Вольтфас (Беломлинская) - страница 18

О том, что он умер, я узнала от своей сестры уже через много лет после того, как ушла из магазина. Но я всегда помнила про эту Малаховку — Яша много про нее рассказывал: те два года, что он учился в Москве, он жил не в общежитии, а на квартире в одном из пригородов Москвы, где вокруг синагоги, под сенью ее теснилась таинственная заповедная патриархальная жизнь. Здесь ходили в лапсердаках и камилавках, мальчики до четырнадцати лет носили косичку, здесь соблюдали субботу и на гортанном, как камни перекатывающиеся в стремительном течении ручья, языке толковали Талмуд. И все это — Малаховка.

— А-а! — истошно заорал попугай и дико расхохотался. Было отчего, потому что как раз в это время, вырванная его криком из тумана воспоминаний, я сказала:

— Саша, ты знаешь такое место: Малаховка?

— Вот именно! Мы с тобой завтра… нет, завтра я сдаю анализы… Послезавтра мы туда съездим. А сегодня я хотел бы, чтоб ты посетила один очень интересный дом. Впрочем, ты не сказала самого главного?

— Да, — ответила я. — Да, Саша, не знаю, получится ли у меня, но я согласна.

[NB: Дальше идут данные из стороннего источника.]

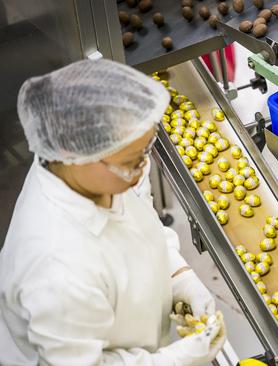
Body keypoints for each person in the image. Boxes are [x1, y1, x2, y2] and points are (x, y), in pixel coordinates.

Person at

Однако, мне не хочется, чтобы кто–нибудь подумал, что, едва произнеся эти слова, я могла бы тотчас отречься от них, напротив: в ту минуту мысль моя работала как нельзя трезво. В одно угодливое мгновение я оглянулась и увидела всю свою прошлую жизнь: увидела своего отца, умершего, так и не узнав, что я пишу (я все надеялась, что хоть один из моих рассказов о Залмане Риккинглазе когда–нибудь напечатают, и я обязательно сделаю посвящение отцу, и это будет для него настоящий сюрприз), но он умер; мама, всегда считавшая, что если женщина пишет, так это наверняка про любовников, и очень из–за этого сердившаяся на меня, — тоже умерла.

Когда–нибудь кончится время сидения за столом, моего ночного труда, и я умру — сюрприза не будет! — и мой умный снисходительный муж, умирая, будет думать, что все–таки я была немножко сумасшедшей: жизнь, прожи- тая в страсти писать и твердо усвоенной привычке написанное складывать в стол, — это жизнь безумца! Нет, я сопротивлялась; однажды прочла в газете «Московский писатель» статью, автор которой на Красном знамени присягал, что вес талантливое и пронизанное гуманизмом на самом деле находит путь в печать. Я поехала в Москву, пришла к нему, большому начальнику, и положила перед ним свои рассказы и два отзыва двух хороших писателей.

Были времена, когда четверти того, что в них написано, хватило бы на то, чтобы сотворилась чья–то писательская судьба. Я сказала, что за гуманизм свой я отвечаю, а в талантливости моей расписываются вот они — прочтите! «Ведь не под пистолетным дулом вы писали свою статью, вы — критик, литературовед, вы сумеете мне, по крайней море, объяснить, почему меня не печатают». И еще я попросила его, если дороги в печать для моих рассказов нет, переслать мне их. Через несколько месяцев я получила бандероль с запиской: «По вашей просьбе рассказы высылаю». Я храню эту записку. Ни одному критику, ни одному литературоведу еще не удавалось быть более лаконичным. И вот что я скажу: ни одному писателю, может быть, не случалось получить такую весомую похвалу — пуды чиновничьего страха, груда бесстыдства, тонна жира, которым он обмазал в себе все щелочки, чтобы ниоткуда не просочилась струйка совести, — вот на что тянет эта записка!